On Thursday I was suffering from hay fever and feeling unwell. I had two tissues on my desk. A work colleague said she didn't want to put her pamphlet on my desk. I quote " its like dealing with a child". Ever since then I wanted to die. I woke up this morning thinking of how to die.. Every hour since then I want to die. I have spoken to the Samartitans for 46 mins. I just holding it together
I want to die.: On Thursday I was... - Mental Health Sup...
I want to die.
take no notice stupid bloody woman, has she no feelings for anyone but herself
I know we can feel so bad about what people say and do to us....please don't feel bad...some people just don't know what it's like to suffer...bless you...I understand...the thing is she will have forgotten all about it and poor you are suffering ...don't let it get to you..hang on in there,,,there are better days to come
Xx
It sounds to me like what happened in work was the straw that broke the camel's back. Has the chat with the Samaritans helped? X
I have hayfever as well. I know how much stress it can cause the body and mind... to have some dim-wit insensitive bi#ch make a comment so cruel would have gotten to me too. She's not losing any sleep over it. I hope you feel better soon. Keep in touch with those who support you and never give up.
Tamra
What a horrible woman. I know how you feel and I would have been very upset too. I agree with what Suzie said. Lots of times I have been pushed over the edge by a nasty remark. Its just one too many isn't it? I am not going to say forget it but next time you see her and you get the change do something like turning your back on her.

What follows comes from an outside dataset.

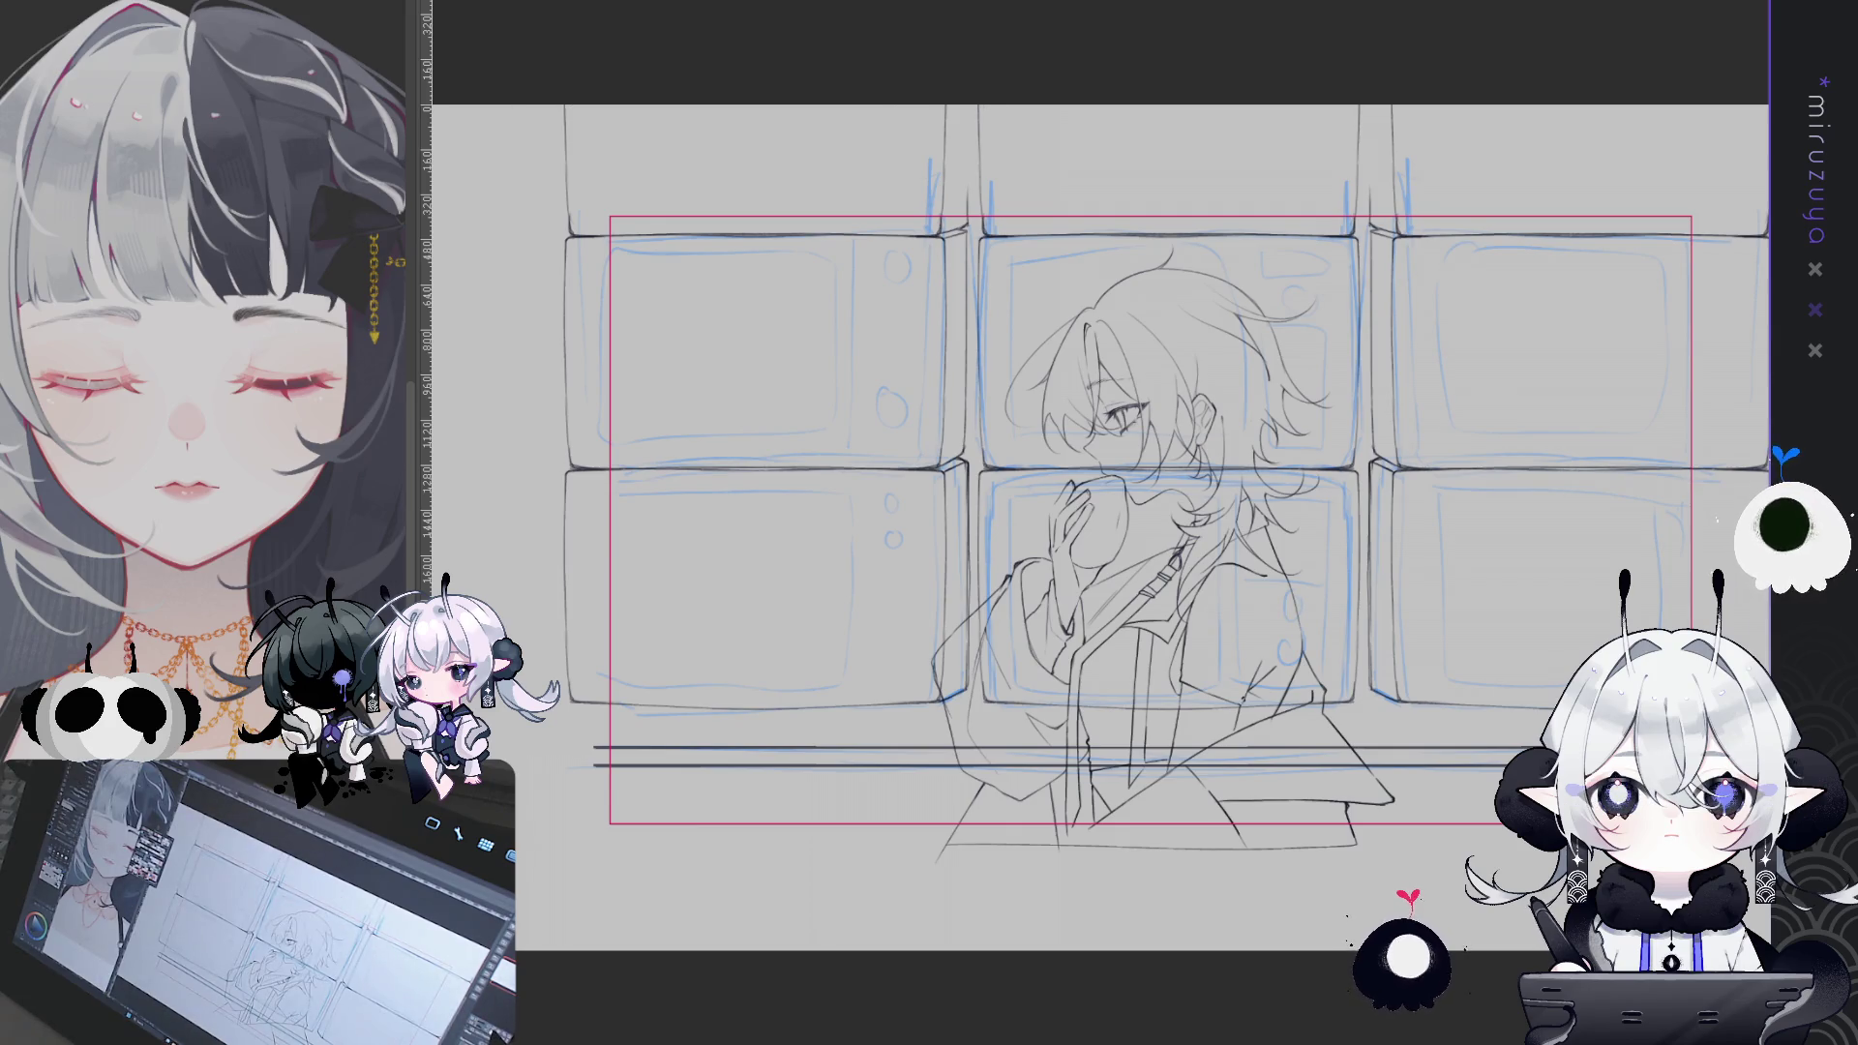
{"action": "scroll", "coordinate": [1274, 681], "scroll_direction": "up", "scroll_amount": 3}
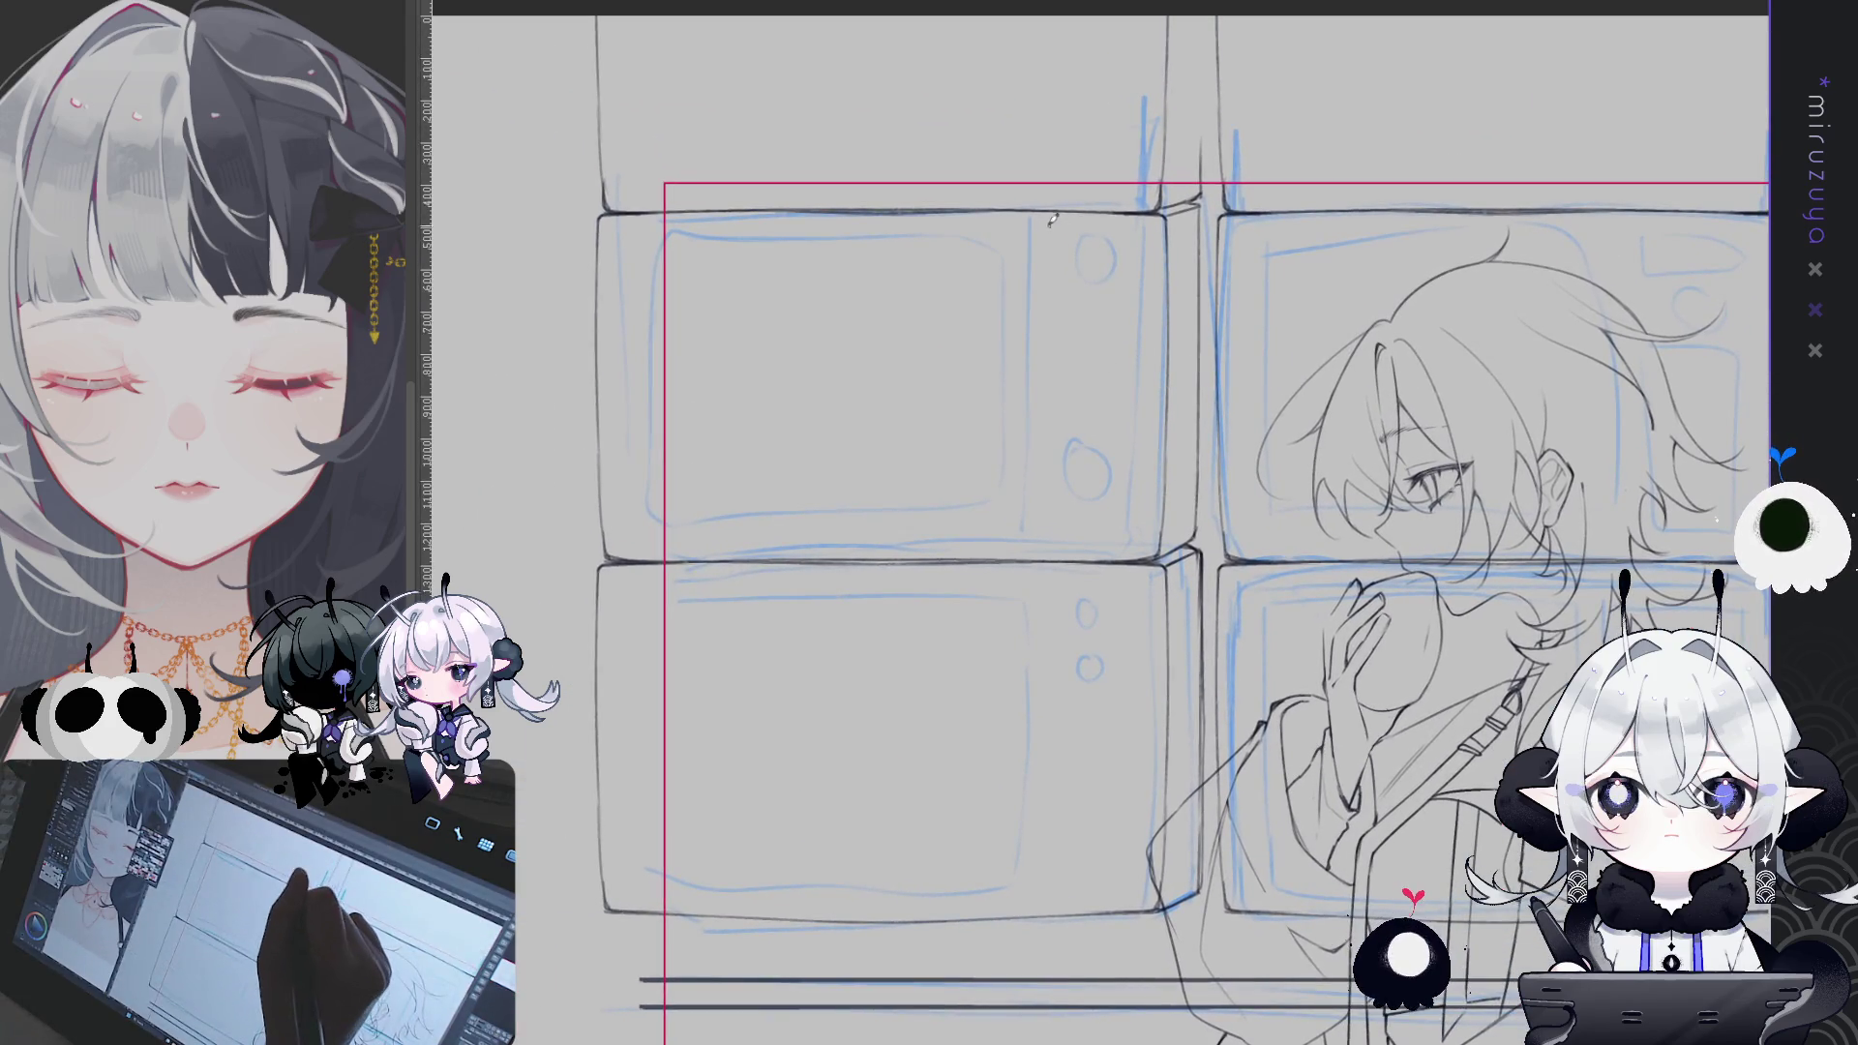
{"action": "left_click_drag", "start_coordinate": [1045, 270], "coordinate": [1045, 205]}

I worked years ago at a Job Centre and this guy compared me to this young attractive girl as beauty and the beast. Guess who was the beast. I was very upset all weekend but plotted my revenge. On the Monday I wound him up (he was thick) unmercifully and had him running in circles frantic. I also told a friend saying not to tell my immediate boss - knowing that she would (and did). So it backfired on him. I felt so good afterwards.
Another one I got was this guy at work asking me if my hairdressers shop had burnt down. Nasty guy. Anyway this guy kept bumming fags off me and that evening we all went out for a drink. Sure enough this guy asked me for a ciggie. I said 'sorry I haven't got any as my newsagents burned down' He said 'huh'. So I said 'it was next to the hairdressers shop which was burnt down' He never asked for a ciggie again.
Bev x
It so awful how we get so upset by some moron and they will have no recollection of it whatsoever. Try and put it from your mind, not easy I know, and realise that this person has not one ounce of the compassion and strength that you do. We , who suffer from anxiety/ depression , are strong people who get through each day as best we can. Carry on being strong , compassionate and caring and be kind to yourself. And take no notice of remarks made by idiote. Good luck. xx
Personally I would not let this person give you a rise, ignorance is never worth bothering about, understand that you would not do the same thing, So under that reason why allow her to be make you feel ill with depression.
Non of above is really not worth talking about, so let it go
Good Luck
BOB
Don't take others word in to heart.You will feel good when you ignore others criticize.